Rural entrepreneur, purveyor of fine foods and outspoken countryman, Wilfred Emmanuel-Jones MBE, lives in Devon and is famously known as The Black Farmer. Born in a village, he’s always craved the outdoor life but, he says, the countryside will be better still when more people of colour move into it and earn their living there.
‘If people of colour are waiting for the environment to change before moving to the countryside they’ll wait forever,’ says Wilfred Emmanuel-Jones. ‘What you have to do is invite yourself.’
He did, buying his 30-acre farm between Dartmoor National Park and Bodmin Moor in 1999 and becoming, he believes, Britain’s first – and quite possibly only – black farmer.
‘When I first bought my farm, I was told some people thought it was a cover for growing cannabis because why would a black person buy a farm?’ he laughs.
His response was simply to get on with it, establishing The Black Farmer brand of sumptuous sausages and other high-quality meat and gluten-free products, then persuading big supermarket chains to stock them, as well as enthusiastically promoting the benefits of rural life.
Owning his own land was the fulfilment of a dream sparked on the allotment he tended as a child in Birmingham’s Small Heath. ‘We were very poor, there were nine children, my father had the allotment and it was my job as oldest boy to look after it,’ he remembers. ‘That allotment, in a sense, became my countryside and safe space, I was able to nurture things. I made myself a promise that one day I’d own my own farm and everything I did subsequently was to get into a position to do that.’
The allotment also began a lifetime fixation with growing and producing food. ‘I just love it!’ he says. ‘Through it you learn about nature and about balance; the lessons of life, whether that’s rotating crops or knowing about birds and insects. I think it’s good for young people to watch something they plant and grow and then be able to eat it.’

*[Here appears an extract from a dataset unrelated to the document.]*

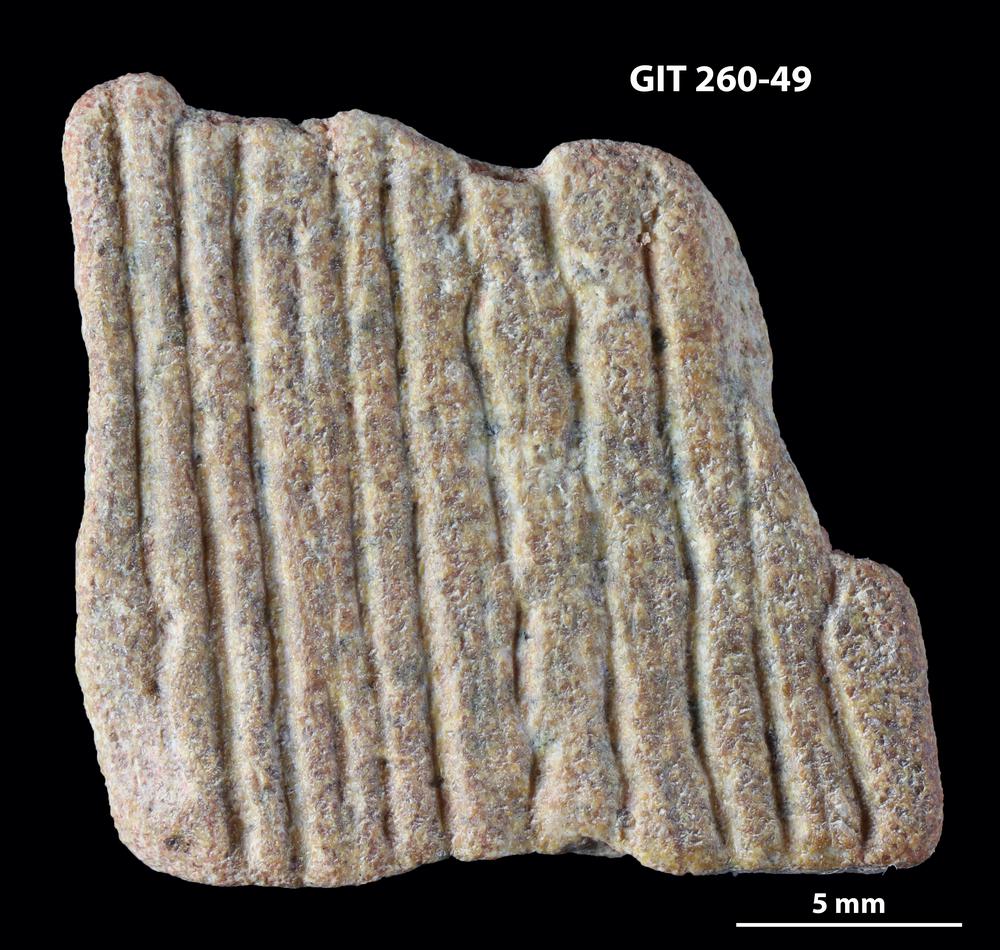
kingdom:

For this reason, Wilfred wants to see food and farming on the National Curriculum, believing farm visits would improve children’s health by encouraging them to eat more fruit and veg.
He also wants more people of colour to consider farming and rural life although, he concedes, several things need to change before this becomes reality. ‘Rural Britain really needs to be sexed up!’ he declares. ‘I used to work as a chef and then in television and one of the things TV did for cooking and food was to make it a sexy profession – we need that for farming and the countryside, too.’
Wilfred believes the countryside is: ‘…white, elitist and privileged. How do we change that image? As a black farmer I’m trying to demonstrate that you don’t need to be from that background to be here. More people like me in the countryside would mean that people from my background who do come here won’t be stared at.’
He wants to see the UK’s major landowners; from the Church of England, to the National Trust, National Parks and the government do much more to encourage and seek out potential farmers and horticulturalists of colour, as an early step to ensuring the countryside can be used by all.
‘In this country you only feel you belong if you own land or are involved in land in some way,’ he says. ‘I don’t have any problem about land being handed down through families but the vast amount of land is owned by big institutions and they are not doing enough to encourage ethnic Britain to become part of the rural environment.’
One of the positive spin-offs from this, says Wilfred, would be that more of the foodstuffs enjoyed by minority ethnic people would be produced here, benefitting the environment through cutting food miles, and our balance of payments.
He’s just launched an online farm shop, showcasing the best produce of his beloved South West. ‘Before lockdown it was a nightmare to get stuff distributed but with more people at home and needing this service, it’s become easier,’ he says. He’s also planning to set up a foodie destination and restaurant off the M5 or A303, where people can buy and sample food from the South West as well as attend classes and demonstrations.
Energetic, elegant (he is surely Britain’s nattiest farmer) and outspoken, Wilfred always makes time to enjoy his idyllic surroundings. ‘Nature is good for your soul; it brings balance and it keeps you in perspective,’ he says. ‘Nature teaches you to make a friend of uncertainty, not be frightened of it.’
Wilfred hopes it is something that more people of colour will be able to experience, even as he knows there is a lot to do before it can happen. ‘If you’re black you are a bit of a pathfinder,’ he admits. ‘There’s a long way for us to go but the countryside will be better off when we get there.’